Виттельсбах, восхитившись точностью прогноза своих тайных визитёров, добросовестно доложил о предложениях петроградских властей в Берлин. Но своё слово, данное им Голицыну, сдержал. В самом конце сообщения он указал, что в случае заключения союза с большевиками войска русского государя, вне всяких сомнений, немедленно возобновят боевые действия против Германии. Причём не только на севере, в районе Петрограда, но и на всей протяжённости нынешних рубежей. Учитывая ничтожное количество дивизий, оставшихся в его распоряжении, сдержать напор императорской армии ему не представляется возможным.
Генерал-фельдмаршал не погрешил против истины. Если до переговоров с Голицыным в его распоряжении имелось более шестидесяти дивизий, включая восемь кавалерийских, то ныне оставалось всего двадцать – менее трети. Да и те по большей части были щедро разбросаны на оккупированных территориях, включая Украину. А одну совсем недавно переправили аж в Грузию. Иначе говоря, ни о каком серьёзном сопротивлении речи быть не могло.
Потому Виттельсбах с лёгким сердцем позволил себе заявить кайзеру, что лишь при условии возврата обратно всех солдат он обязуется оказать русским серьёзное сопротивление и удержать занимаемые рубежи. Попутно напомнил, что ещё в начале года оных дивизий у него имелось аж восемьдесят.
Зная о критическом положении немецких войск на Западе (очередное наступление, несмотря на поступавшие с востока свежие резервы, вновь захлебывалось), генерал-фельдмаршал прекрасно понимал: Берлин не в силах выделить и двух-трёх…
Продиктовав концовку текста, он направился в свой кабинет, достал из ящика стола помятую газету с фотографией распятого императора, долго смотрел на неё, а затем приложил руку к козырьку фуражки, отдавая честь усопшему.
Вторично Виттельсбах восхитился Голицыным, получив запрос из Берлина.
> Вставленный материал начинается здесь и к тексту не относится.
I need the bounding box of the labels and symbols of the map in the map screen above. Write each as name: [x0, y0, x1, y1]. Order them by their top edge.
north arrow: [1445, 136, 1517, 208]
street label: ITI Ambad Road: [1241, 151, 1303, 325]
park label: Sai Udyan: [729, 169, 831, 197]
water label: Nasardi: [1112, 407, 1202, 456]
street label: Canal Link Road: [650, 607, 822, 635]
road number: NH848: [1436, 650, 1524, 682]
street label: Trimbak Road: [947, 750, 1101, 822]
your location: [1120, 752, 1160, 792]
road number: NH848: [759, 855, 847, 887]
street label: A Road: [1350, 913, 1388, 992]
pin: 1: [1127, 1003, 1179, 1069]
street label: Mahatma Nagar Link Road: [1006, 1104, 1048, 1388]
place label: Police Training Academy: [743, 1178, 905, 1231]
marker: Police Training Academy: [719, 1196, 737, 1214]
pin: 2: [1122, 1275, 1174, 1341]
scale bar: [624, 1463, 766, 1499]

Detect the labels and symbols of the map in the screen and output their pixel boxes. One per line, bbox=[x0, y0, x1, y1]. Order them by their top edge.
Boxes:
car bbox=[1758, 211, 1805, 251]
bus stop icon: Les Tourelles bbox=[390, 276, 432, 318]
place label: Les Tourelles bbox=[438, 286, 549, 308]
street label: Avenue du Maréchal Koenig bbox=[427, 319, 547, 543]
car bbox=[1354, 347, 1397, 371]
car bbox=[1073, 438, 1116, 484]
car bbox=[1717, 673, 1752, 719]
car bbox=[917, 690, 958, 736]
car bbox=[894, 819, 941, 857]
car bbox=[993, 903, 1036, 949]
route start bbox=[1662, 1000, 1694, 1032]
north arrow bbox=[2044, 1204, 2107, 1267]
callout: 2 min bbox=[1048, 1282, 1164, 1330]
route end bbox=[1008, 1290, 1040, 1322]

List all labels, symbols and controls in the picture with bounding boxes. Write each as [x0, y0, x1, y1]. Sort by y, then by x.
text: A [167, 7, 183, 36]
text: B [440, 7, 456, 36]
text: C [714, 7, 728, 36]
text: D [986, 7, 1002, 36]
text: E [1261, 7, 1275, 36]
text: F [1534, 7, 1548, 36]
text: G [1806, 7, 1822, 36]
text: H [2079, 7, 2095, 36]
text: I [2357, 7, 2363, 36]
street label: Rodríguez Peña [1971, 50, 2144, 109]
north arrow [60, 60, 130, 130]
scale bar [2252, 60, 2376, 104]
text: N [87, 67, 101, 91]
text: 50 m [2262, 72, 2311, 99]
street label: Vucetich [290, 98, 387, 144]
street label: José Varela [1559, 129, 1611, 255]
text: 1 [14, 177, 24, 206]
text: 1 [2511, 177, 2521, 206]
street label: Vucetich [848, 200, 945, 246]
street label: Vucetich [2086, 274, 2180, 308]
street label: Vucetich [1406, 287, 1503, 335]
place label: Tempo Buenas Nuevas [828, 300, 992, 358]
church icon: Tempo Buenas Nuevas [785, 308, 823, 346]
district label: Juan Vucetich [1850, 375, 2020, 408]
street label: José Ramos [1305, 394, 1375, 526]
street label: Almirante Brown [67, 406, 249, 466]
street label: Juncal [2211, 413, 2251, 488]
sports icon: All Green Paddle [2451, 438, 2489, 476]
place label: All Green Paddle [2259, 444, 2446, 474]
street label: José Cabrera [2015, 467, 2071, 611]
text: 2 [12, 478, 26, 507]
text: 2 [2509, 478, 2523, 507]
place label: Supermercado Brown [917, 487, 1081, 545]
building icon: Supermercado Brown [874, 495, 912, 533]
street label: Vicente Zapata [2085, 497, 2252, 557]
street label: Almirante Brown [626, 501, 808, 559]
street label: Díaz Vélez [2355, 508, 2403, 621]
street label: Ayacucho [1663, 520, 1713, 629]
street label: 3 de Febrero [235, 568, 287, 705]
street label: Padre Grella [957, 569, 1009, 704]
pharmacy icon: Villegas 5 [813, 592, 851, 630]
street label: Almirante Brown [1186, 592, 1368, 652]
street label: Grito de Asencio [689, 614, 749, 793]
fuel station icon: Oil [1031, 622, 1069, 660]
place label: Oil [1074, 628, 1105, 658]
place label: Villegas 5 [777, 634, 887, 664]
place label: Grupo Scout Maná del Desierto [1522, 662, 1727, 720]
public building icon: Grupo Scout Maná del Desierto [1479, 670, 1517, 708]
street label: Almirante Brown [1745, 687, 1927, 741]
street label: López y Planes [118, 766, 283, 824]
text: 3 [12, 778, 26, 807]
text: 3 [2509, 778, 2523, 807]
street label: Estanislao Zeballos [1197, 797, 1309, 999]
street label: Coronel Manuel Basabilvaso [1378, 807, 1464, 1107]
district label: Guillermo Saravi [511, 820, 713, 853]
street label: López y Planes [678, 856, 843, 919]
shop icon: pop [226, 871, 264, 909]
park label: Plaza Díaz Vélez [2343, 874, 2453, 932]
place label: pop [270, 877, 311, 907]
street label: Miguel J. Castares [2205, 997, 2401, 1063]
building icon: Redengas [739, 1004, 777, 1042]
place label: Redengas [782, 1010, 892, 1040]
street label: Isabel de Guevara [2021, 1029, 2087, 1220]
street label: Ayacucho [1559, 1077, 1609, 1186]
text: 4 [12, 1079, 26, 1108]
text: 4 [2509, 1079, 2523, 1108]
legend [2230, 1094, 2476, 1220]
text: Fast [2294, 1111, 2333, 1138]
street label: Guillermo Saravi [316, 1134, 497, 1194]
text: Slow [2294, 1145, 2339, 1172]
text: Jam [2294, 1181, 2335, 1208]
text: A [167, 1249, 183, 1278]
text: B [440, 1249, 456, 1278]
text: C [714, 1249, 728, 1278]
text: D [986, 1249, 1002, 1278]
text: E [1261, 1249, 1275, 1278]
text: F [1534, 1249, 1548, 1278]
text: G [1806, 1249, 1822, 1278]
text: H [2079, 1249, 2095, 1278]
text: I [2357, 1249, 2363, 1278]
Кайзер явно пришёл в восторг от щедрости петроградских властей, задав массу уточняющих вопросов. Среди них был самый главный. Возможно ли в случае принятия предложения большевиков и стягивания возле Петрограда имеющихся в распоряжении генерал-фельдмаршала сил, каким-то образом сдержать натиск русских хотя бы на неделю?
Стало понятно: не случись летней переброски войск, Вильгельм непременно пошёл бы на позорное соглашение с дикарями-каннибалами. На миг стало не по себе. Такого он от своего кайзера не ожидал.
Ответ главкома Восточным фронтом, подкреплённый для вящей убедительности подписью начальника штаба генерала Макса Гофмана, был по-военному краток и состоял всего из трёх фраз. Они гласили: «Удержаться сможем несколько часов. При самом благоприятном исходе – сутки. Далее – полный разгром».
Но и тогда кайзер не унялся, будучи не в силах окончательно распрощаться с заманчивой добычей. Следующая телеграмма гласила: «Не соглашайтесь, но и не отказывайтесь. Ваша главная задача – как можно дольше затягивать переговоры, при этом допустив утечку сведений о них в стан русского царя. Цель: сделать Регентский совет России более уступчивым в заключении мира или хотя бы временного перемирия с Германией».
Выполнить требования кайзера генерал-фельдмаршал попросту не успел. Произошло непредвиденное: в Петропавловской крепости от острого приступа грудной жабы[27] скончался не просто один из заложников, но сам Тихон.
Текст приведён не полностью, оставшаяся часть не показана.